Winning "Hearts and Minds" Not a Goal of U.S. Occupiers

January 15, 2005

An article in "The Economist" magazine on December 29th reports that U.S. military actions in Iraq have completely isolated them from large segments of the Iraqi population.

The article, by an "embedded" correspondent, exposes the fascist and brutal nature of the U.S. occupation.

U.S. soldiers in Ramadi, the article points out, drive their humvees recklessly through the streets, disrupting traffic wherever they go. "Back this bitch up, motherfucker," one soldier screamed in English at an elderly taxi driver. On the rear bumper of each humvee is posted a sign in English "Keep back 50m or deadly force will be applied." Sometimes, soldiers fire on vehicles encroaching within 30 meters, other times they fire at 20 meters: "If anyone gets too close to us we fucking waste them," says one U.S. lieutenant. "It's kind of a shame, because it means we've killed a lot of innocent people."

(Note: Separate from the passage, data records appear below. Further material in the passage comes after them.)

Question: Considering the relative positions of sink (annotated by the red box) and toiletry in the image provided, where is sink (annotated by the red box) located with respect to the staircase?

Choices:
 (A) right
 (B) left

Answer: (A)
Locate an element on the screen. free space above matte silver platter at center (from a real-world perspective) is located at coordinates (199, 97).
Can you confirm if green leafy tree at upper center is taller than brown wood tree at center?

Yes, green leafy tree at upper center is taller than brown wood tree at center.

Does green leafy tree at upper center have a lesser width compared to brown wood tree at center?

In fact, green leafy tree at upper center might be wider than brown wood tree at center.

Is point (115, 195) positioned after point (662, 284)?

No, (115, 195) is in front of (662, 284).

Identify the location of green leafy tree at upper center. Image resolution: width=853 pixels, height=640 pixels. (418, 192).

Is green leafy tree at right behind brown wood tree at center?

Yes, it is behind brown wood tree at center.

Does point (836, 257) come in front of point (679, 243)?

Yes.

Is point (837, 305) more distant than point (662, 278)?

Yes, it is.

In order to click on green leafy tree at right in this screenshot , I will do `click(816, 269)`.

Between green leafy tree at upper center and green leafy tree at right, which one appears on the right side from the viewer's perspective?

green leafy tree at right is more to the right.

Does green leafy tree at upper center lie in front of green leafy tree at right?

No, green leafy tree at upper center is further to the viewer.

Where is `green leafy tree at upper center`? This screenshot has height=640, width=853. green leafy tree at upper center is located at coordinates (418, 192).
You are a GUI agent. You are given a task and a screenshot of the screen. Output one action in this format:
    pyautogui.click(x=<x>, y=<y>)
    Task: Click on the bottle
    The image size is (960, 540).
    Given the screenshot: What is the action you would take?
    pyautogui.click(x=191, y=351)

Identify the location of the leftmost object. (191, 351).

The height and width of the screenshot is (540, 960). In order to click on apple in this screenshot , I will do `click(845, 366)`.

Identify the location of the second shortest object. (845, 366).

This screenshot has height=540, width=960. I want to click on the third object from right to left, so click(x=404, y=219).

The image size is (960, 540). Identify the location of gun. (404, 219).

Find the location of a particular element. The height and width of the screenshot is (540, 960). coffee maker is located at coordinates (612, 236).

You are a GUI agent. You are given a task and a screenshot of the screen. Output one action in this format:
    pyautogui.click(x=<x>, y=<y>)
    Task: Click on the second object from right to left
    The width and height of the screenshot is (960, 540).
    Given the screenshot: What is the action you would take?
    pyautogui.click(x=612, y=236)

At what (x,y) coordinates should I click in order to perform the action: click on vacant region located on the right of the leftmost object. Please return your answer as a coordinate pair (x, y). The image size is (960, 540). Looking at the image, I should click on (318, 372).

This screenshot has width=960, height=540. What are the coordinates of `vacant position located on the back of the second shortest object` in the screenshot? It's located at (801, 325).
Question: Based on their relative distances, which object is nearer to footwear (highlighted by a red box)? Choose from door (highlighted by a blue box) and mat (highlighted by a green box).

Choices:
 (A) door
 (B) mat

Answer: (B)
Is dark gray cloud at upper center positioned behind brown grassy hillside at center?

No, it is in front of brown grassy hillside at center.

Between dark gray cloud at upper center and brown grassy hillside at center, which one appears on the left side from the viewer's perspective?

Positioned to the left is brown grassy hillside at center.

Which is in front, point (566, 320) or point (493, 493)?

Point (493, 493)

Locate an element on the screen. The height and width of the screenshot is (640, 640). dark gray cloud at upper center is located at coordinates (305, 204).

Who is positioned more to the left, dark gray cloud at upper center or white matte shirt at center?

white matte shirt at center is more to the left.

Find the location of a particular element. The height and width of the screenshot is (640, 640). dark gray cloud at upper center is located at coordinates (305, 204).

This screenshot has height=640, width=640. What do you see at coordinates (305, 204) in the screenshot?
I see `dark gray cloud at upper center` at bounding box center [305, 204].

Marines sometimes hide near the body of dead insurgents and kill whoever comes to collect it. According to the marine lieutenant: "It gets to a point where you can't wait to see guys with guns, so you start shooting everybody...It gets to a point where you don't mind the bad stuff you do."

Marines in Ramadi say they have killed 400-500 people, according to the article. A more precise estimate is impossible, because the marines rarely see their attackers. When fired upon, they retaliate by blitzing whichever buildings they think the fire is coming from: charred shells now line Ramadi's main streets.

"Sometimes it works in the insurgents' favor," said Rick Sims, a chief warrant officer. "Because by the time we've shot up the neighborhood, then the guys have torn up a few houses, they're four blocks away, and we just end up pissing off the locals."

In Fallujah, 40 miles east of Ramadi, the marines who survived the fierce assault on the town in November have a sardonic acronym for the skills it taught them: FISH, or Fighting In Someone's House. FISH involves throwing a hand grenade into each room before checking it for unfriendlies, or "Muj", short for mujahideen, as the marines call them.

American marines and GIs frequently display contempt for Iraqis, civilian or official, says the embedded correspondent. An 18-year-old Texan soldier in Mosul who, confronted by jeering schoolchildren, shot canisters of buckshot at them from his grenade-launcher. "It's not good, dude, it could be fatal, but you gotta do it," he explained. Marines in Ramadi who, on a search for insurgents, kicked in the doors of houses at random, in order to scream, in English, at trembling middle-aged women within: "Where's your black mask?" and "Bitch, where's the guns?" In one of these houses was a small plastic Christmas tree, decorated with silver tinsel. "That tells us the people here are OK," said a U.S. Corporal.

According to army literature, American soldiers should deliver the following message before searching a house: "We are sorry for the inconvenience, but we must search your house to make sure you are safe from anti-Iraqi forces [AIF]."

In the town of Baji, U.S. soldiers went house-to-house, breaking down doors searching for "terrorists." They ended up detaining 70 men from districts identified by their informant as "bad". In near-freezing conditions, those arrested sat hooded and bound in their pyjamas. They shivered uncontrollably. One wetted himself in fear. Most had been detained at random. The evidence against one man was some anti-American literature, a meat cleaver and a tin whistle. American intelligence officers moved through the ranks of detainees, raising their hoods to take mugshots: "One, two, three, jihaaad!"